START Data excerpts

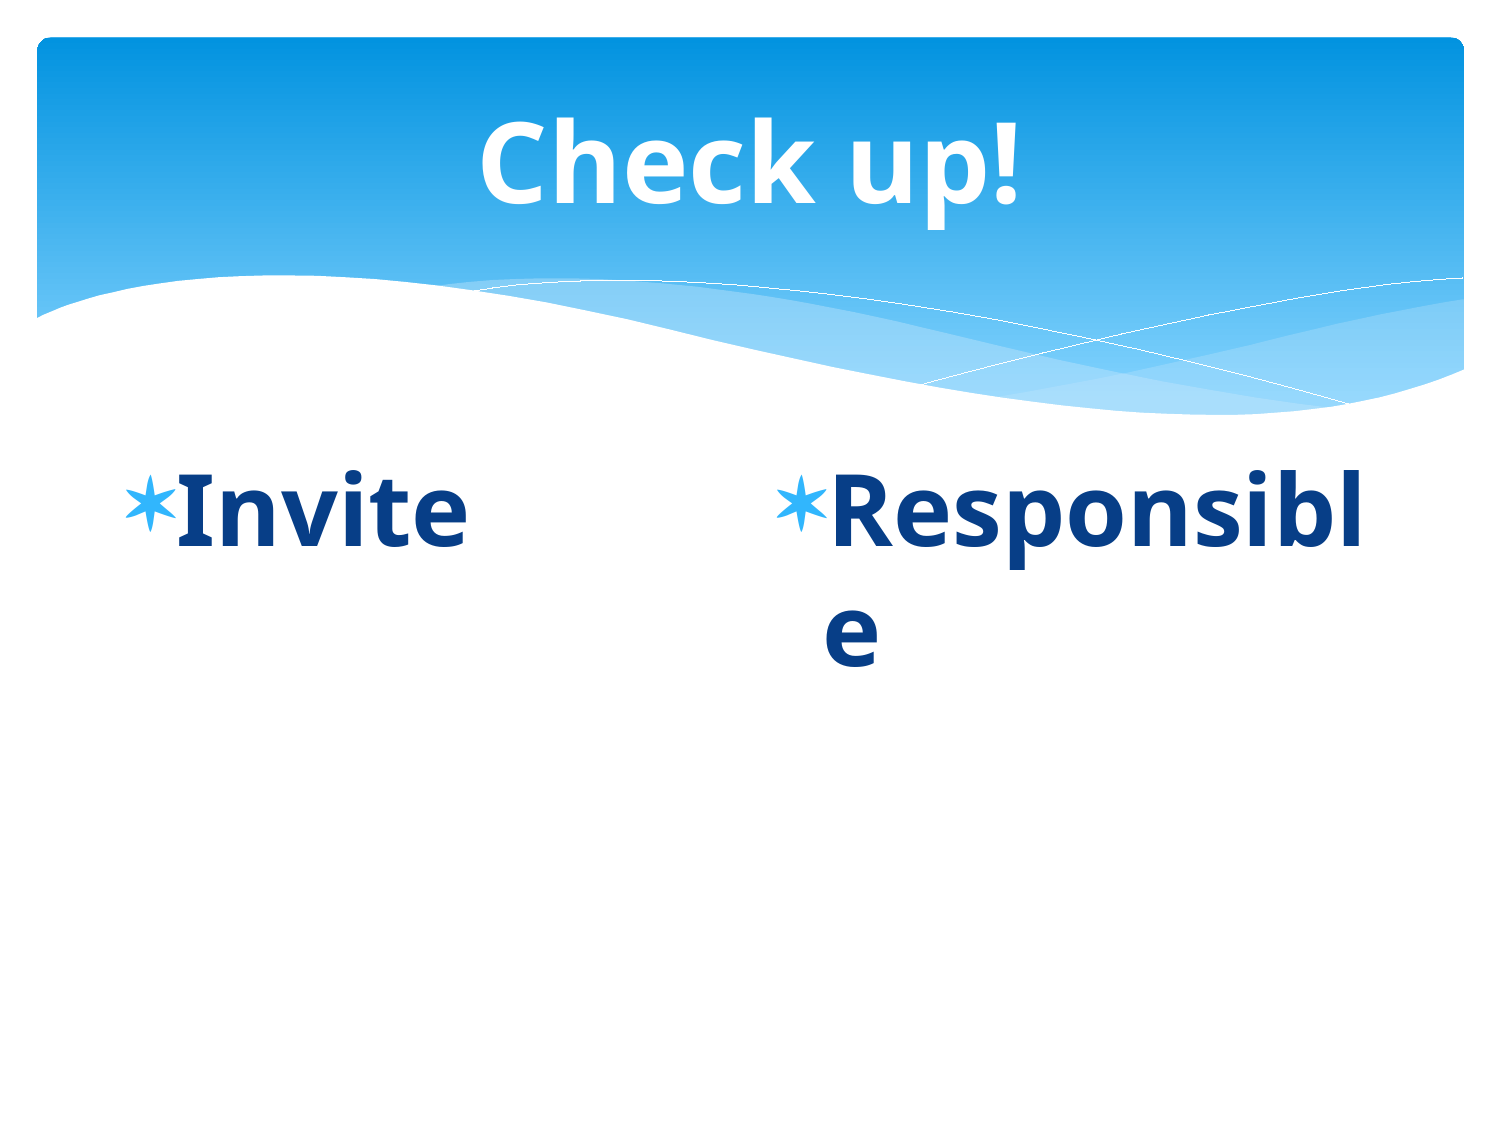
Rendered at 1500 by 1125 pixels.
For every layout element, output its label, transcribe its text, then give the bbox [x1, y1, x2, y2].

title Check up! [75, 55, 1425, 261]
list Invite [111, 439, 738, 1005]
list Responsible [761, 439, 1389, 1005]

END Data excerpts
START Data excerpts

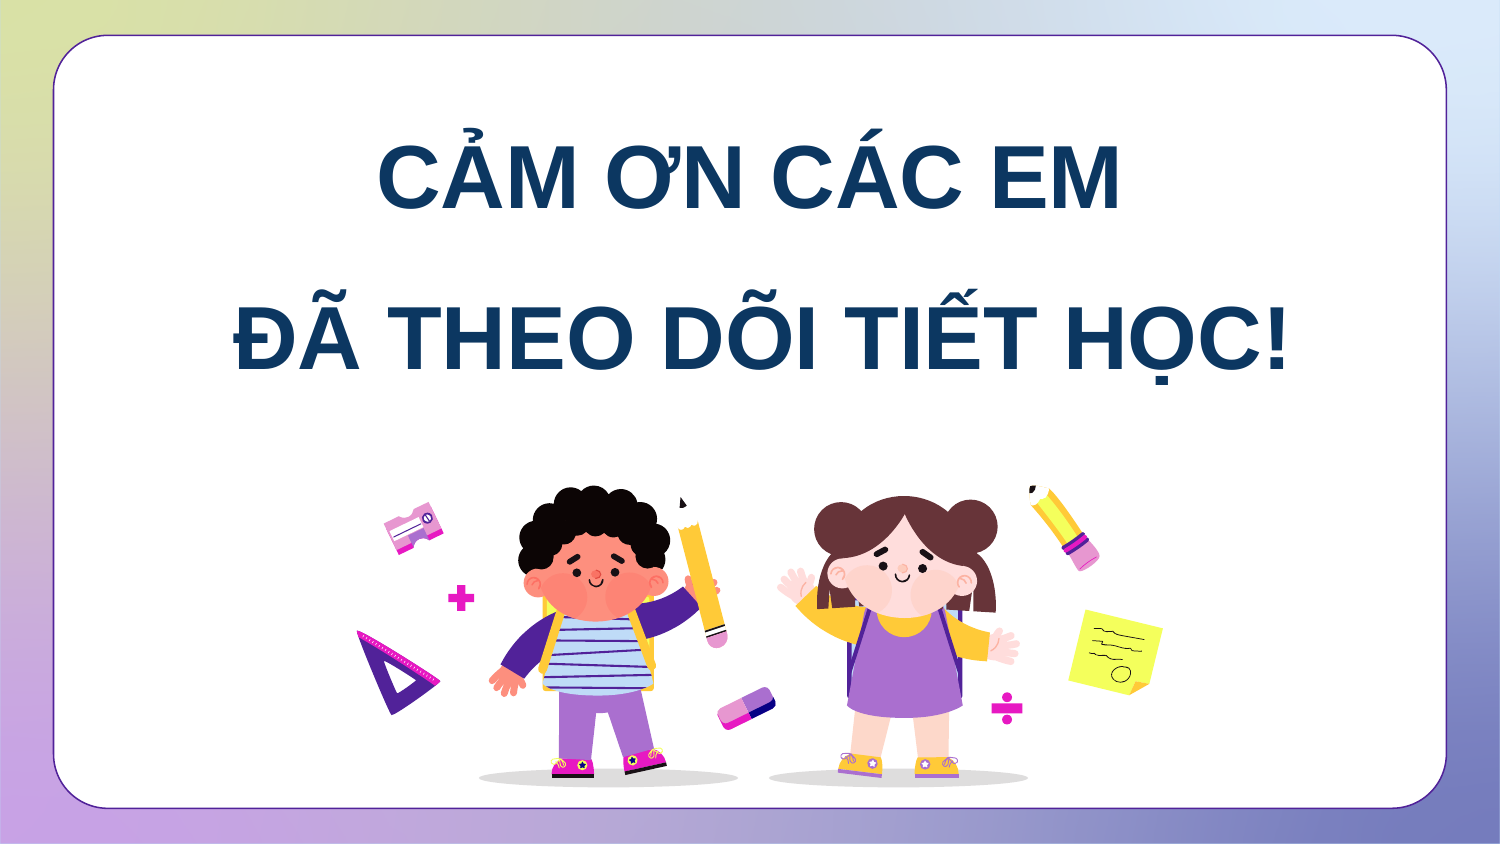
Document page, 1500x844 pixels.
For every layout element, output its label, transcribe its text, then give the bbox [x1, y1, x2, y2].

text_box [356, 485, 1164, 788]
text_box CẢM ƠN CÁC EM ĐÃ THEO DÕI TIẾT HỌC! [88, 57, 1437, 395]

END Data excerpts

*Work to be completed:* Tally the lines of the material that contain the word "pixels" and say the number, nothing more.

*Answer box:* 2